Permabit: Storing Enterprise Data Unerasably, At Bargain Prices
If you ate on your best china every night, flew first class even on puddle jumpers, and habitually drove your Mercedes rather than your minivan to the grocery store, it would be a lot like what most big companies do with their data, according to Tom Cook.
More and more of the information that e-commerce companies and other data-intensive businesses collect sits on expensive “primary storage” devices from companies like EMC, Hitachi, and Hewlett-Packard. Those machines make the data immediately accessible to the company’s Web-based applications or enterprise management software. But on average, only about 25 percent of the data in primary storage is actually needed for day-to-day transactions, says Cook, CEO of Cambridge, MA-based Permabit Technology. “If you moved the other 75 percent to a lower-cost tier, you’d get much better efficiency and better cost savings,” he says.
Permabit, you may not be surprised to hear, offers just such a technology: what it calls “enterprise archive storage.” Enterprise archiving isn’t the same as the daily data backups that most companies generate. Those systems, which are often tape-based, are still needed to guarantee that companies can recover from disasters. The difference is that most companies never plan on using the data that goes into their backup systems, whereas Permabit’s systems are built to store the final copies of frequently used files—just at lower cost than primary storage.
Most companies pay $30 to $50 per gigabyte for primary storage, according to Cook, while Permabit’s systems list for $3.50 per gigabyte. If customers use compression and de-duplication (the weeding out of redundant data) to squeeze even more information onto Permabit’s hard drive arrays, they can get that cost below $1 per gigabyte, he says.
There’s a technical secret to how Permabit can store all this data cheaply and reliably, in a way that frees customers from having to “migrate” from one generation of storage technology to the next every few years.

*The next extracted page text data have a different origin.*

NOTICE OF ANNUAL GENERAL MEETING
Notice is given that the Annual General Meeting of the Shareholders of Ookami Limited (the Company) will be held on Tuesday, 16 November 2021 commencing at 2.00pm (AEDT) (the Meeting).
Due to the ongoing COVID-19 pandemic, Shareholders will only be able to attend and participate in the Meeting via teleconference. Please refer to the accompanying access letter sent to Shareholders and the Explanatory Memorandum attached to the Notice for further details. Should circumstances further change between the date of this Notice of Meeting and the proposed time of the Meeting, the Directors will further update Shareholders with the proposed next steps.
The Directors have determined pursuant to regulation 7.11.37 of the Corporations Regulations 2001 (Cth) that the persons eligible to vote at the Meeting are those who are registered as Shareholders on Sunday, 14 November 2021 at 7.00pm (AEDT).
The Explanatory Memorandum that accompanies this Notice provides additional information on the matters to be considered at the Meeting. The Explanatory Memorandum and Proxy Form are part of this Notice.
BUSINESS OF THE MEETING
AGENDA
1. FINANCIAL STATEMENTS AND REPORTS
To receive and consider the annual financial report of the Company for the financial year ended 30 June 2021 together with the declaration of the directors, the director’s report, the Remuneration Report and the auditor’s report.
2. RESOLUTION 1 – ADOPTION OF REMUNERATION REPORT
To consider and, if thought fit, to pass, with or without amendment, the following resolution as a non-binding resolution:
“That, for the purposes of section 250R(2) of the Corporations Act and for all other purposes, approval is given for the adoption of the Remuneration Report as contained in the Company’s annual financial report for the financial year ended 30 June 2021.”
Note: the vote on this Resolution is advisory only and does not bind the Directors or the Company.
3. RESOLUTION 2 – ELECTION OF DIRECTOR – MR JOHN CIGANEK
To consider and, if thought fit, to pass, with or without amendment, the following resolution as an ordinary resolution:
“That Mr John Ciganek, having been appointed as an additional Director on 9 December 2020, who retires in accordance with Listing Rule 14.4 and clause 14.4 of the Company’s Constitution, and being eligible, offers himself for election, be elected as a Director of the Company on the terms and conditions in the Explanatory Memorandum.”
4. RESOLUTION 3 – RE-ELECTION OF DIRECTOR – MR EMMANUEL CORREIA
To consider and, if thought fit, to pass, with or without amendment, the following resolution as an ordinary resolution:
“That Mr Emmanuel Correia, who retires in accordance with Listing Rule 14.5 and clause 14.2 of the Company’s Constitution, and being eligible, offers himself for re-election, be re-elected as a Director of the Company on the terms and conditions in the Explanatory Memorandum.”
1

And there’s a business secret to how the company—which was founded in 2000 but has only begun to see serious market demand for its technology in the last couple of years, according to Cook—has stayed alive so long without an “exit” event for its investors.
The technical secret first. If you’ve ever wandered into a data center, you’ve probably heard of RAID—an acronym for “redundant array of inexpensive [or independent] disks.” This became the dominant technology in the 1990s for splitting up data across lots of PC-class hard drives (as opposed to the huge, expensive drives on 1980s mainframes). RAID is great for storing terabytes of data cheaply, and it’s somewhat fault-tolerant: if one drive fails, it’s usually okay, because the data is copied and stored on at least one other drive.

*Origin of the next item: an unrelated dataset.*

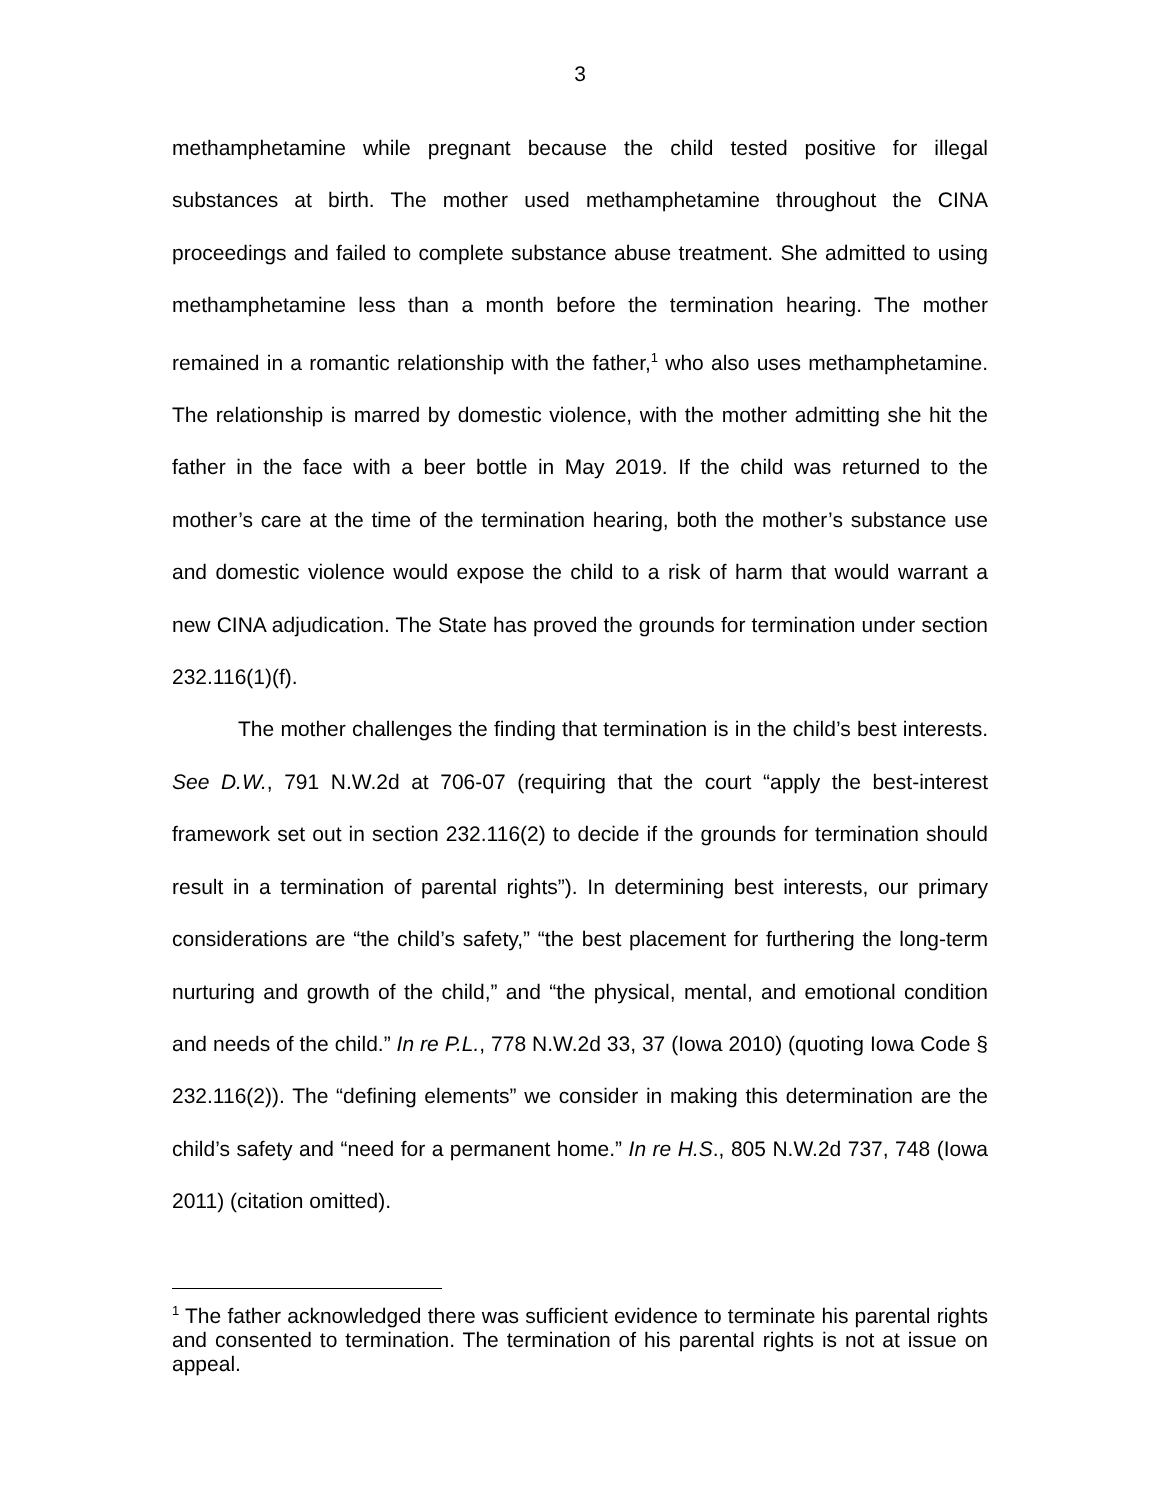3
methamphetamine while pregnant because the child tested positive for illegal substances at birth. The mother used methamphetamine throughout the CINA proceedings and failed to complete substance abuse treatment. She admitted to using methamphetamine less than a month before the termination hearing. The mother remained in a romantic relationship with the father,<sup>1</sup> who also uses methamphetamine. The relationship is marred by domestic violence, with the mother admitting she hit the father in the face with a beer bottle in May 2019. If the child was returned to the mother’s care at the time of the termination hearing, both the mother’s substance use and domestic violence would expose the child to a risk of harm that would warrant a new CINA adjudication. The State has proved the grounds for termination under section 232.116(1)(f).
The mother challenges the finding that termination is in the child’s best interests. See D.W., 791 N.W.2d at 706-07 (requiring that the court “apply the best-interest framework set out in section 232.116(2) to decide if the grounds for termination should result in a termination of parental rights”). In determining best interests, our primary considerations are “the child’s safety,” “the best placement for furthering the long-term nurturing and growth of the child,” and “the physical, mental, and emotional condition and needs of the child.” In re P.L., 778 N.W.2d 33, 37 (Iowa 2010) (quoting Iowa Code § 232.116(2)). The “defining elements” we consider in making this determination are the child’s safety and “need for a permanent home.” In re H.S., 805 N.W.2d 737, 748 (Iowa 2011) (citation omitted).
<sup>1</sup> The father acknowledged there was sufficient evidence to terminate his parental rights and consented to termination. The termination of his parental rights is not at issue on appeal.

But RAID has a weakness. If one drive fails and a new one is installed in its place, the data that was on the failed drive has to be replicated by locating it and reading it off remaining drives in the array. If an error occurs during that process—if, say, a storage block becomes corrupted and unreadable—there’s a small but real chance that the original data will be lost forever. And if a second drive fails before the reconstruction is complete—well, let’s just say you’re hosed. (In the case of a 16-drive RAID 6 array with two failed drives, Permabit calculates that there’s a whopping 50 percent chance that reconstruction will fail.)
To guard against that problem, Permabit’s founder and chief technology officer, Jered Floyd, led the development of an alternative storage approach called RAIN-EC. That stands for “redundant array of independent nodes—erasure coding.” The erasure coding is the key part; it describes how Permabit’s drives slice up data during the de-duplication process to make it “erasure resilient.”
The geeky details: For any given chunk of data, RAIN-EC first splits the chunk into four “shards.” It then uses a special algorithm to whip up two additional “protection” shards containing bits and pieces of the first four shards, in such a way that reading back any four of the six shards is enough to reconstruct the original chunk. Each of the six shards is then written to a different storage node in the array. (A node can consist of a single hard drive, or a cluster of them.)
In this way, very large files get spread across nearly the entire array. If any single node in the array fails, any data chunk with a shard on the failed node can be reconstructed from the other five shards, which are stored, by definition, on other nodes. If catastrophe strikes and two nodes holding sibling shards fail simultaneously, the chunk can still be reconstructed from the remaining four shards. On top of all that, shards in a RAIN-EC array are written and retrieved in parallel across many nodes, meaning that reconstruction after a drive failure happens much faster than in a RAID system.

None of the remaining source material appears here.